Cruise Shipping

In an attempt to prepare for the eight million passengers per year projected by the turn of the century, cruise ship owners have been placing orders at a steady pace at the outset of 1993.

With rosy market potential estimates like the Cruise Line International Association (CLIA) (New York) recently released, it is no wonder owners are signing today for ships tomorrow.

Based on the association's best estimate, which takes into account factors such as total population by age, probability of that population taking a cruise, and cruise prices, CLIA estimates that there is more than $50 billion in revenues to be made in the cruise market.

Another positive indicator is the ten-year trend of capacity increases and the projected continuance of this through 1997.

According to CLIA, in order to keep capacity in line with North American (including Canada and the U.S.) demand, average capacity rose at a rate of 8.2 percent from 1981 to 1992.

Based on current information, the association projects a 4.4 percent capacity increase through the year 1997.

While all of the facts, figures and projections are subjective to uncontrollable forces such as the world economy, probably the best bottomline indicator of the cruise ship market are recent orders and deliveries.
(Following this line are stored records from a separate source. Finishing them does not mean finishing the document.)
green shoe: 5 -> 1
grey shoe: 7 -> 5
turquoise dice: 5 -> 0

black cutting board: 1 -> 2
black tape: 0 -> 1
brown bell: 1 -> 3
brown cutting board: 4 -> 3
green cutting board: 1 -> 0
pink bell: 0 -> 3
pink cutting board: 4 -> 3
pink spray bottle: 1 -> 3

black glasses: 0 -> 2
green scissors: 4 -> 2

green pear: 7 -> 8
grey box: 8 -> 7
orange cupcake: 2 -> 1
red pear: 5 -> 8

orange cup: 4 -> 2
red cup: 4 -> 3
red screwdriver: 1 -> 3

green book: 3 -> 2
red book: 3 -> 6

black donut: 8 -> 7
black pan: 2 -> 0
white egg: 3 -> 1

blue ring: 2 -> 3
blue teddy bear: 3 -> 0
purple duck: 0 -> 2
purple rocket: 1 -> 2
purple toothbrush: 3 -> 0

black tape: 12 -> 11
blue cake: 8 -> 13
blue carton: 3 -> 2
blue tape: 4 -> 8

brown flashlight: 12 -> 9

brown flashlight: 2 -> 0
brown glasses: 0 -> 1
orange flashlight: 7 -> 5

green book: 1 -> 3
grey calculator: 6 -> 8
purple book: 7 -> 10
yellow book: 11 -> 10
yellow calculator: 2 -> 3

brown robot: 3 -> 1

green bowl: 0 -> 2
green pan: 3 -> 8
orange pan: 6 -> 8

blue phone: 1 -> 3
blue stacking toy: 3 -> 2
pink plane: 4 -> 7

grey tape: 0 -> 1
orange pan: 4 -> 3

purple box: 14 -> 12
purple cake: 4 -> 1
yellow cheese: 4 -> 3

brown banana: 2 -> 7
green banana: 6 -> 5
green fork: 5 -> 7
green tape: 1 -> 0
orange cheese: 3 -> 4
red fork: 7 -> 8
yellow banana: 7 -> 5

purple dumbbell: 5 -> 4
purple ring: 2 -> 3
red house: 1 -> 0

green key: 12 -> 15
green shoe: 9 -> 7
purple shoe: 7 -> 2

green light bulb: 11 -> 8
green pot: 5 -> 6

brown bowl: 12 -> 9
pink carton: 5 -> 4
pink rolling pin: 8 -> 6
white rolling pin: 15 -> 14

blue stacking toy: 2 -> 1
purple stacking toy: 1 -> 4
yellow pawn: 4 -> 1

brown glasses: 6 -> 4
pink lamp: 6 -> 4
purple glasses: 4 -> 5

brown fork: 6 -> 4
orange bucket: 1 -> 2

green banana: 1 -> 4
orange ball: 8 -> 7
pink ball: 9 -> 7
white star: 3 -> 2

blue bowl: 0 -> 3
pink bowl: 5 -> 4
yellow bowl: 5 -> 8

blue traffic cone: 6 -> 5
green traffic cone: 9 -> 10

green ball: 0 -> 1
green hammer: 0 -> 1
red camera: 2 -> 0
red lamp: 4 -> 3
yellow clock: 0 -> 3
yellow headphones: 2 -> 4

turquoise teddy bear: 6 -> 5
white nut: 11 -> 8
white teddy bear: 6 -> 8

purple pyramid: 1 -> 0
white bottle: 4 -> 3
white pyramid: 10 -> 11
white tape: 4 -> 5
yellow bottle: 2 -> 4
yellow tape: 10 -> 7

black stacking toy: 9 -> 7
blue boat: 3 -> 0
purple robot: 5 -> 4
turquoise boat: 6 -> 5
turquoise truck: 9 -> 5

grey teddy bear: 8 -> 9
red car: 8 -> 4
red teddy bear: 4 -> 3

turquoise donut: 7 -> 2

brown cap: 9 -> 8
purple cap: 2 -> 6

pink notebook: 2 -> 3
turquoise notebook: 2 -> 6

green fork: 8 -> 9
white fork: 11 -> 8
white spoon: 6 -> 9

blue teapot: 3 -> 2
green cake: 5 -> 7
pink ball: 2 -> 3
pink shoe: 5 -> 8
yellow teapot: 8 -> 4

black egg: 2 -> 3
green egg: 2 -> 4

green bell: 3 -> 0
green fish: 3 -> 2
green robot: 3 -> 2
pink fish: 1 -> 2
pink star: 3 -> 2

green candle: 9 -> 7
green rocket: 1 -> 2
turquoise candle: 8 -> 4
And the beginning of the year to date has seen the signing of some landmark deals.

For example, Carnival Cruise Lines Inc. (CCL) of Miami signed a contract with Italian builder Fincantieri Cantieri Navali Italiani SPA for the construction of the largest passenger cruise ship ever, a 95,000-gt vessel with 1,300 cabins, for delivery in late 1996.

Additionally, Royal Caribbean Cruise Line (RCCL) signed contracts with Chantiers de l'Atlantique of France, for the construction of up to three ships with a potential value of approximately $1 billion.

Each vessel is scheduled to be 65,000-gt with the capacity to carry 1,800 passengers double occupancy. The first ship is scheduled for delivery in April 1995, and the second and third, should the options be exercised, will be delivered in 1996 and 1997 respectively.

Chantiers has delivered four cruise ships to RCCL since 1987. Finnish builder Kvaerner Masa- Yards got into the act also, and was recently tapped by Japan's NYK Line to build the 50,000-gt Crystal Symphony, scheduled for delivery in the spring of 1995.

The vessel is planned to be nearly 778 feet long with a capacity for 960 passengers, and will be built at the company's Turku New Shipyard.

Rounding out the more recent action was an order placed by Celebr i ty Cruise Lines Inc. with Germany's Meyerwerft for the construction of a 1,740-passenger, $317.5-million vessel. In addition, CCLI has options for two sisterships at approximately the same price. All vessels will be for the Celebrity fleet, which serves the premium segment of the cruise market. The first ship is scheduled for delivery in late 1995.

Two award winning Celebrity ships, Horizon and Zenith, were built by Meyerwerft in 1990 and 1992 respectively.

Perhaps a portion of the reasoning for the relative steady nature of cruise ship orders is the consumer's demand for more diversity. Over the past 10 years, according to the CLIA survey, the industry has responded to extensive market and consumer research, research with has guided the addition of new destination, new ship design concepts, new onboard/onshore activities, new themes and new cruise lengths. And as illustrated by the chart to the right, there is a steady stream of vessels either contracted or planned for construction in the coming years. The Caribbean continues to be the number one destination for capacity placement, as this market (which is comprised of Caribbean, Bahamas, and Western Caribbean) accounts for a 50.4 percent share of capacity placement.

Other leading markets include: Western Mexico (9.6 percent); The Mediterranean (9 percent); Alaska (6.7 percent); Trans Cana Cruises (4.9 percent); Europe (4.1 percent); Bermuda (2.8 percent) and Hawaii (1.8 percent).

A final good omen from the North American cruise industry comes from a recent study by Price Waterhouse, which was underwritten by the International Council of Cruise Lines (ICCL).

The study revealed that the cruise industry plans to add 134,712 full time jobs to the U.S. economy in the next four years, this on top of the 450,166 U.S. jobs it currently provides.